NEW YORK (Reuters Health) Jun 26 - In older individuals who are advised to use medication to lower cholesterol, the use of statins is associated with a significantly lower risk of cardiovascular events and all-cause mortality, according to new data from the Cardiovascular Health Study (CHS).

Dr. Rozenn N. Lemaitre from the University of Washington, Seattle, and colleagues collected data on 1914 women and men, 65 years of age or older, who participated in the CHS. At baseline, these patients were free from cardiovascular disease, according to the report in the June 24th issue of the Archives of Internal Medicine. The patients were receiving drugs to lower cholesterol (251 subjects) or no therapy (1663 subjects). Among the untreated patients, 717 were prescribed drug therapy and 946 were prescribed diet therapy.

After 7.3 years of follow-up, the researchers looked for incident cardiovascular disease and all-cause mortality. There were 159 myocardial infarctions, 159 strokes, and 64 deaths due to cardiovascular disease, and 362 total deaths.

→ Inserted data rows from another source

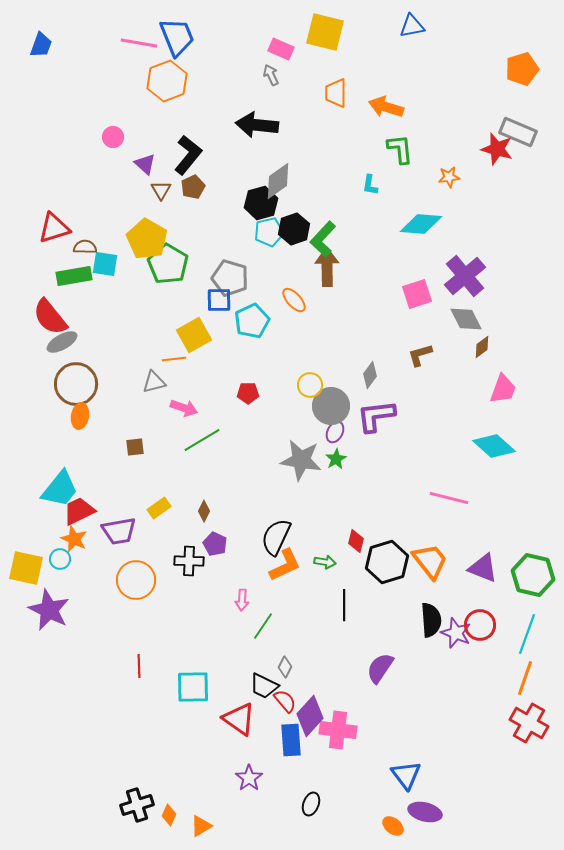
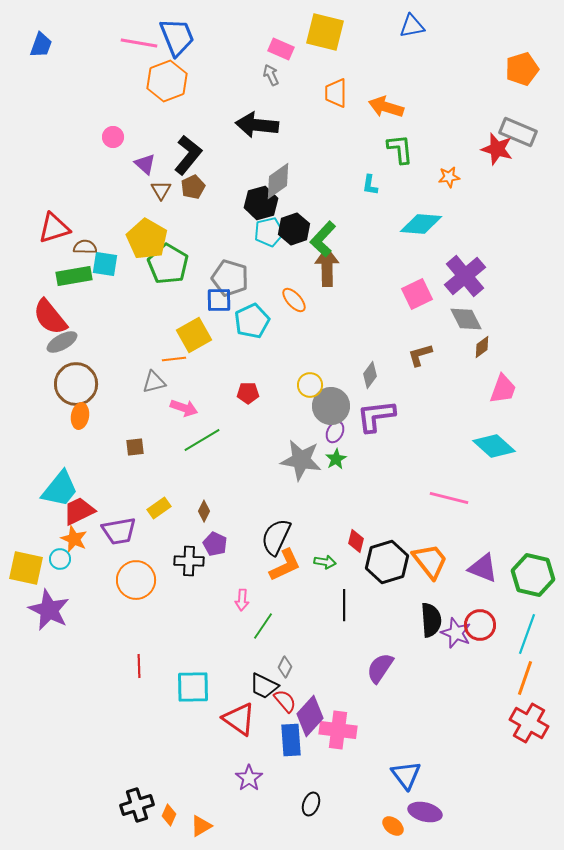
pink square at (417, 294): rotated 8 degrees counterclockwise
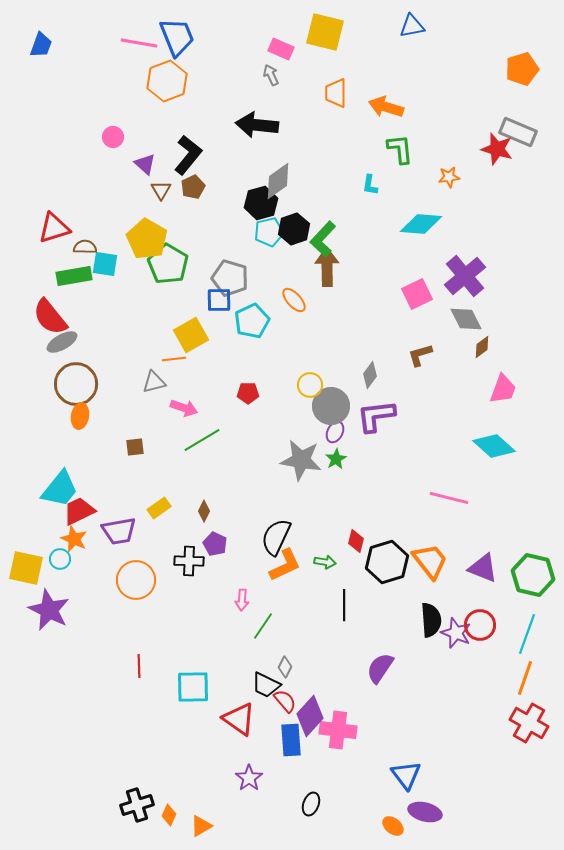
yellow square at (194, 335): moved 3 px left
black trapezoid at (264, 686): moved 2 px right, 1 px up
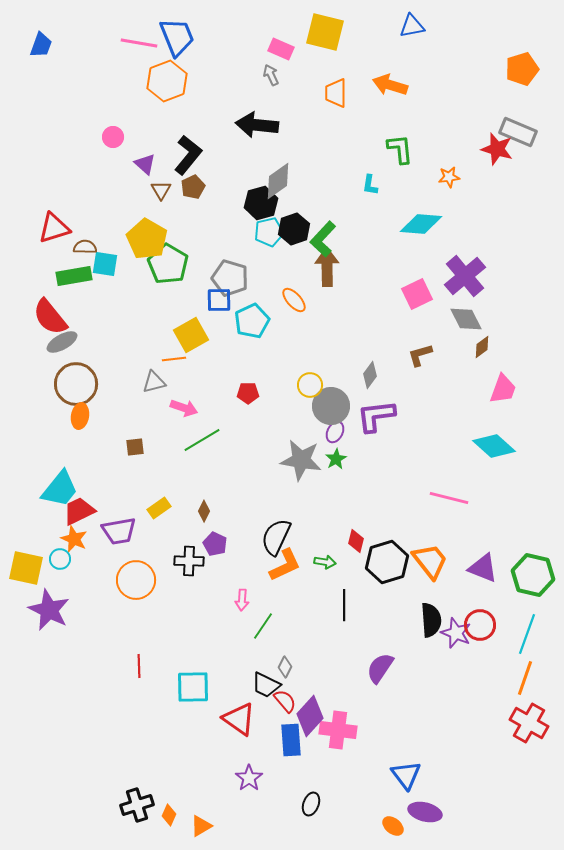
orange arrow at (386, 107): moved 4 px right, 22 px up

"We observed a 56% lower risk of incident cardiovascular events and a 44% lower all-cause mortality associated with the use of statins among CHS participants for whom therapy for the lowering of cholesterol levels was recommended and who were on average aged 72 years at entry into the cohort," Dr. Lemaitre and colleagues report.

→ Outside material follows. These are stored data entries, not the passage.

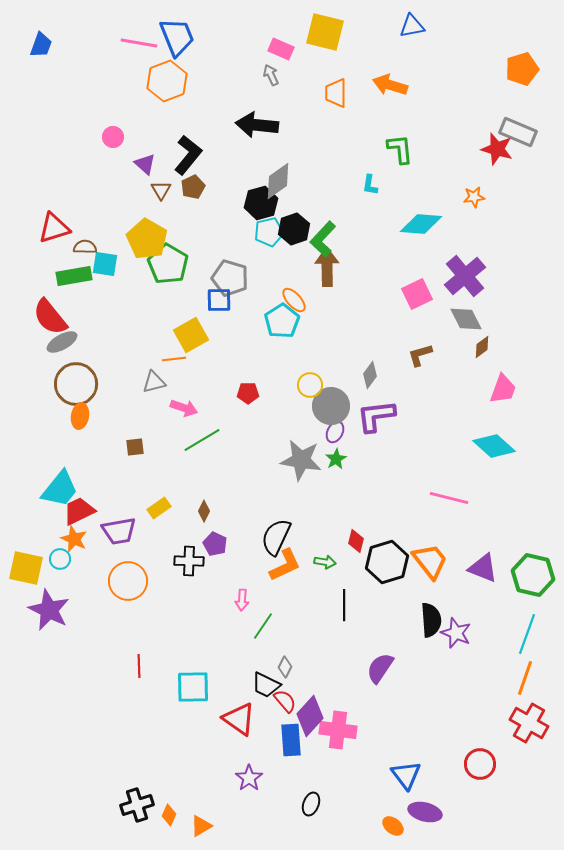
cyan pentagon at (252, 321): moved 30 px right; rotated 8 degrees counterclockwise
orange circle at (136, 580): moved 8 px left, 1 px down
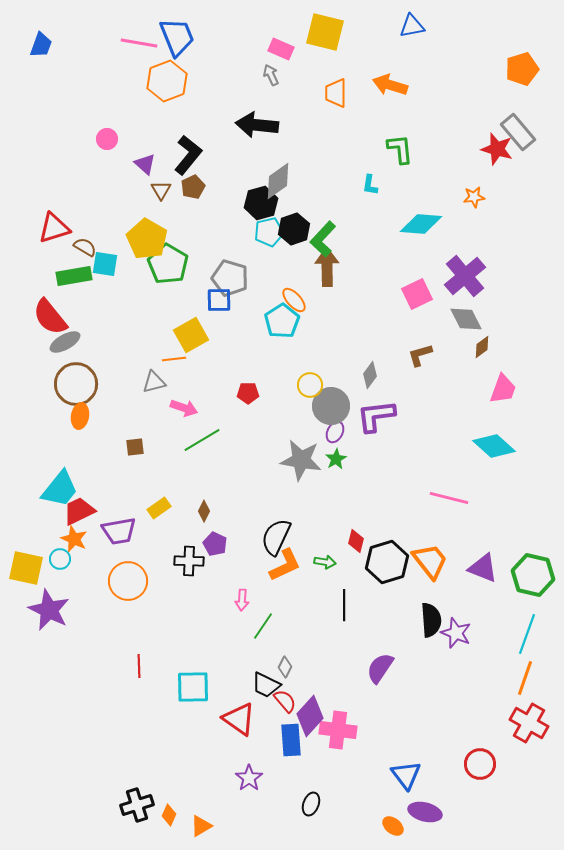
gray rectangle at (518, 132): rotated 27 degrees clockwise
pink circle at (113, 137): moved 6 px left, 2 px down
brown semicircle at (85, 247): rotated 30 degrees clockwise
gray ellipse at (62, 342): moved 3 px right
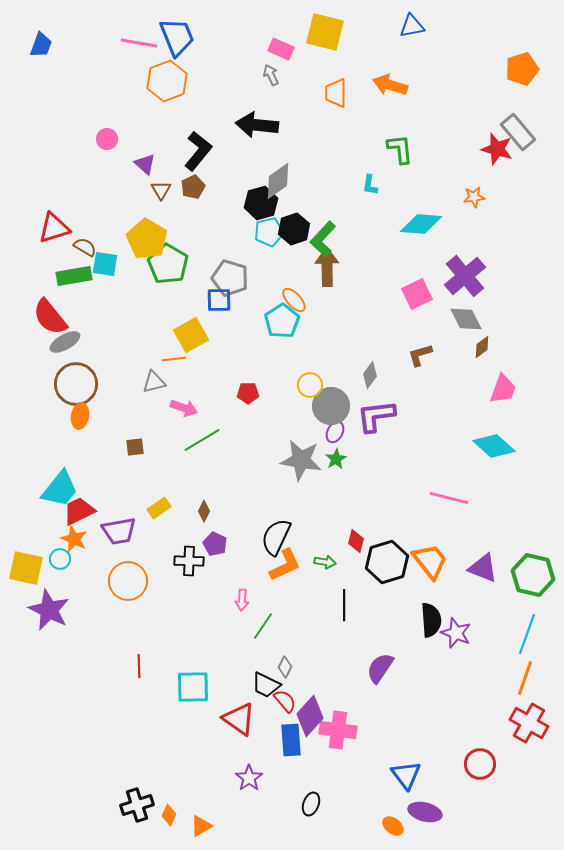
black L-shape at (188, 155): moved 10 px right, 4 px up
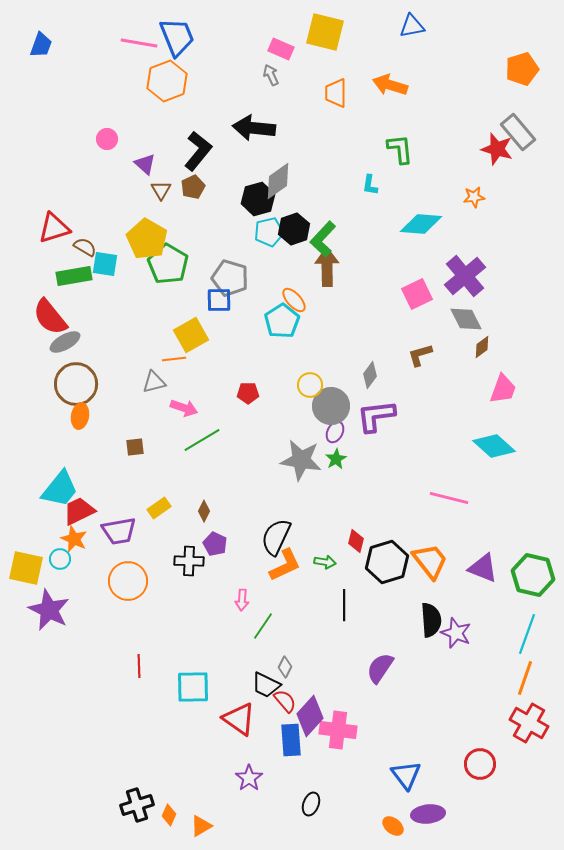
black arrow at (257, 125): moved 3 px left, 3 px down
black hexagon at (261, 203): moved 3 px left, 4 px up
purple ellipse at (425, 812): moved 3 px right, 2 px down; rotated 20 degrees counterclockwise
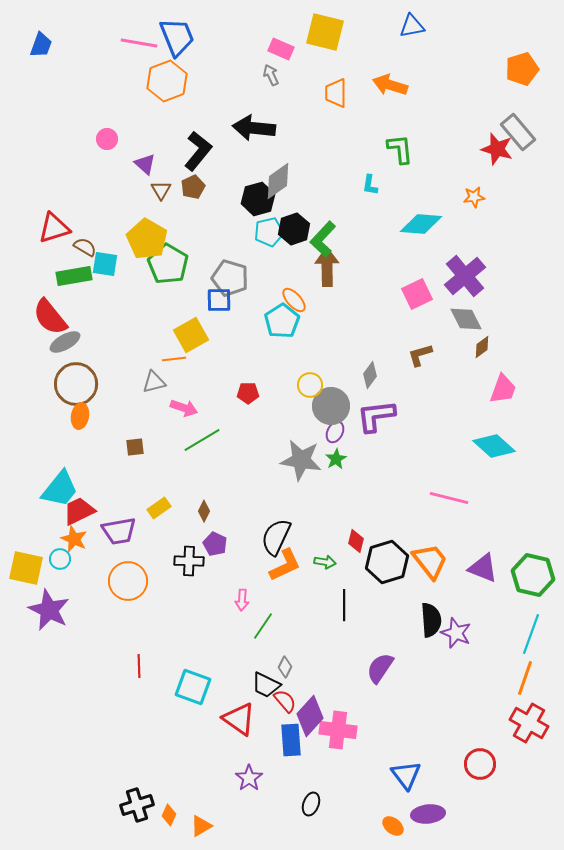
cyan line at (527, 634): moved 4 px right
cyan square at (193, 687): rotated 21 degrees clockwise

"Physicians [should] consider statin therapy for elderly patients for whom cholesterol-lowering therapy is recommended according to the NCEP guidelines," Dr. Lemaitre told Reuters Health.

"It must be emphasized that this prospective study was not a controlled clinical trial," Dr. Scott M. Grundy from the University of Texas Southwestern Medical Center at Dallas, comments in a journal editorial. However, the study adds to the "growing evidence that LDL-lowering therapy is effective for reducing the risk of coronary heart disease in older persons," he adds.

Arch Intern Med 2002;162:1329-1331,1395-1400.